There are several factors that can influence the development of an ecosystem, including abiotic factors such as climate, geology, and topography, and biotic factors such as the presence and interactions of different species. Human activities, such as land use changes, pollution, and resource extraction, can also have significant impacts on ecosystem development.
Ecosystem development typically follows a successional pathway, which is a series of stages through which an ecosystem progresses over time. The first stage of succession is typically characterized by the establishment of pioneer species, which are adapted to colonize and thrive in disturbed or otherwise inhospitable environments. As the ecosystem matures, more complex communities of species develop, eventually reaching a stable state known as a climax community.

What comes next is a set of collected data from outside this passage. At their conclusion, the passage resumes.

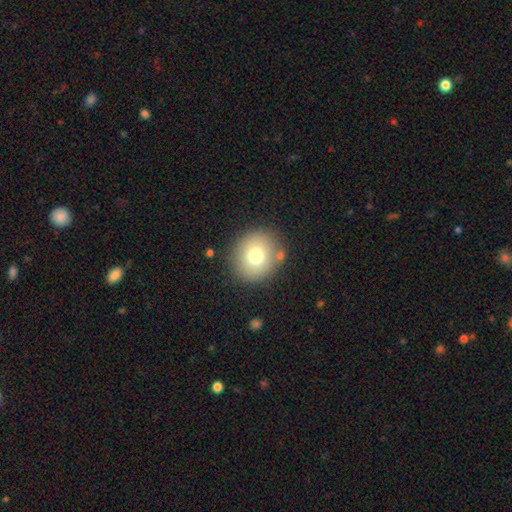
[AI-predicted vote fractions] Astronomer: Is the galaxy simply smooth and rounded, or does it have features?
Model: smooth — 74%.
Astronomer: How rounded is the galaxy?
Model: round — 86%.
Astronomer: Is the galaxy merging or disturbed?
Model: none — 82%.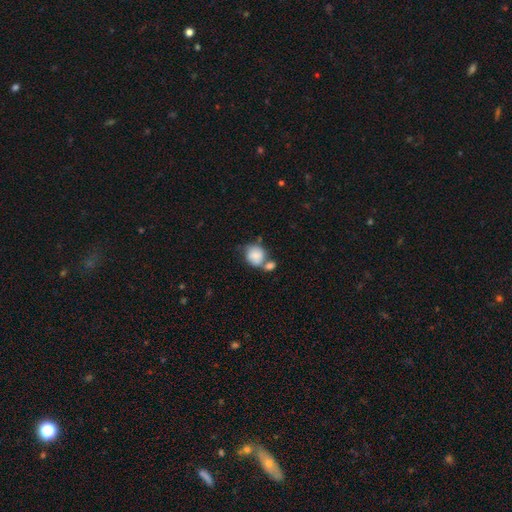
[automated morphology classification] Overall: smooth (78%). How rounded: round (68%; in between 31%). Merging: merger (45%; none 31%).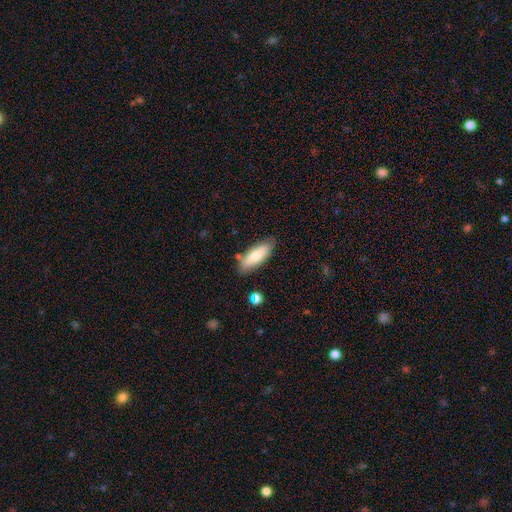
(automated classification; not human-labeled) Morphology: type=smooth (76%); roundness=in between (64%); merging=none (80%).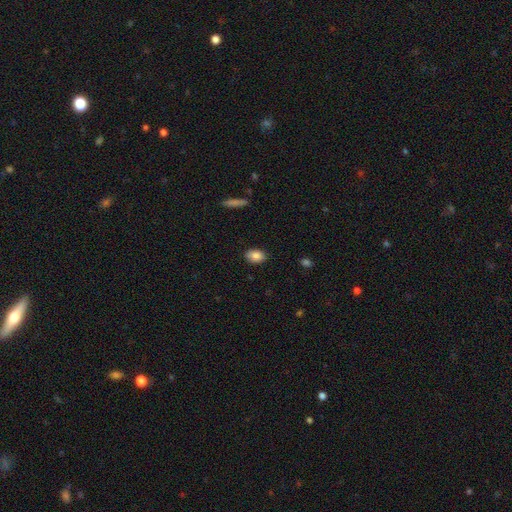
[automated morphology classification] A smooth galaxy with no disk features (85%) that is in between round and cigar-shaped (83%). Merging: none (86%).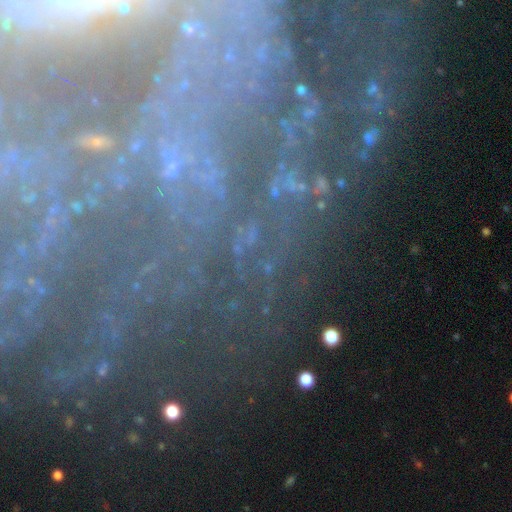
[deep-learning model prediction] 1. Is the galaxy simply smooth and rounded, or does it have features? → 60% featured or disk, 27% star or artifact, 12% smooth.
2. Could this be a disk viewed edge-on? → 91% no, 9% yes.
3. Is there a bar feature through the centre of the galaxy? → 50% no, 26% weak, 24% strong.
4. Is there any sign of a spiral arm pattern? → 86% yes, 14% no.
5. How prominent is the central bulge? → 59% small, 21% moderate, 12% none, 5% large, 4% dominant.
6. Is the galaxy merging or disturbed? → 71% none, 14% minor disturbance, 11% major disturbance, 4% merger.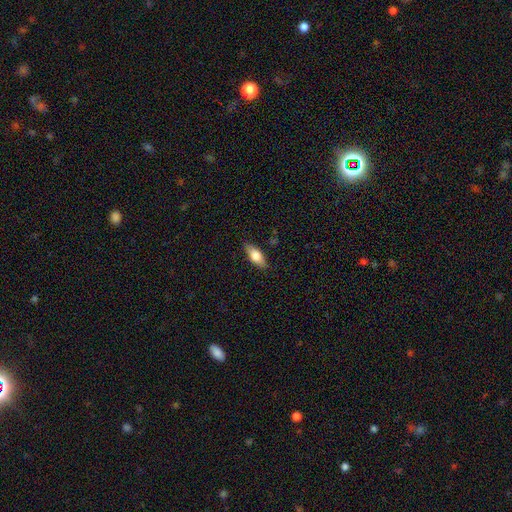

Understanding ecosystem development is important for predicting the impacts of human activities on the environment and for informing conservation efforts to protect and preserve ecosystems. It is also important for understanding the impacts of climate change on ecosystems and the ways in which ecosystems may respond and adapt to these changes.
Ecosystem development can be defined as the change in the structure of species populations of an ecological community in a period. The ecological community undergoes more or less orderly changes resulting in the colonization of new habitats. Therefore, it is also known as ‘ecological succession.’ It involves the changes in energy partitioning, species structure, and community processes over time. When ecological development or succession is not disturbed by external forces, it is directional and predictable. The causes of ecological succession are:
Modification of the physical environment by the community
Competition-coexistence interactions at the population level
The trend in environmental development follows the growth from the early or pioneer stage to the mature stage, youth to maturity, and growth stage to a pulsing steady state.
Types of Ecological Successions
Ecological Successions are of two types depending upon the type of forces acting upon the community: autogenic succession and allogenic succession.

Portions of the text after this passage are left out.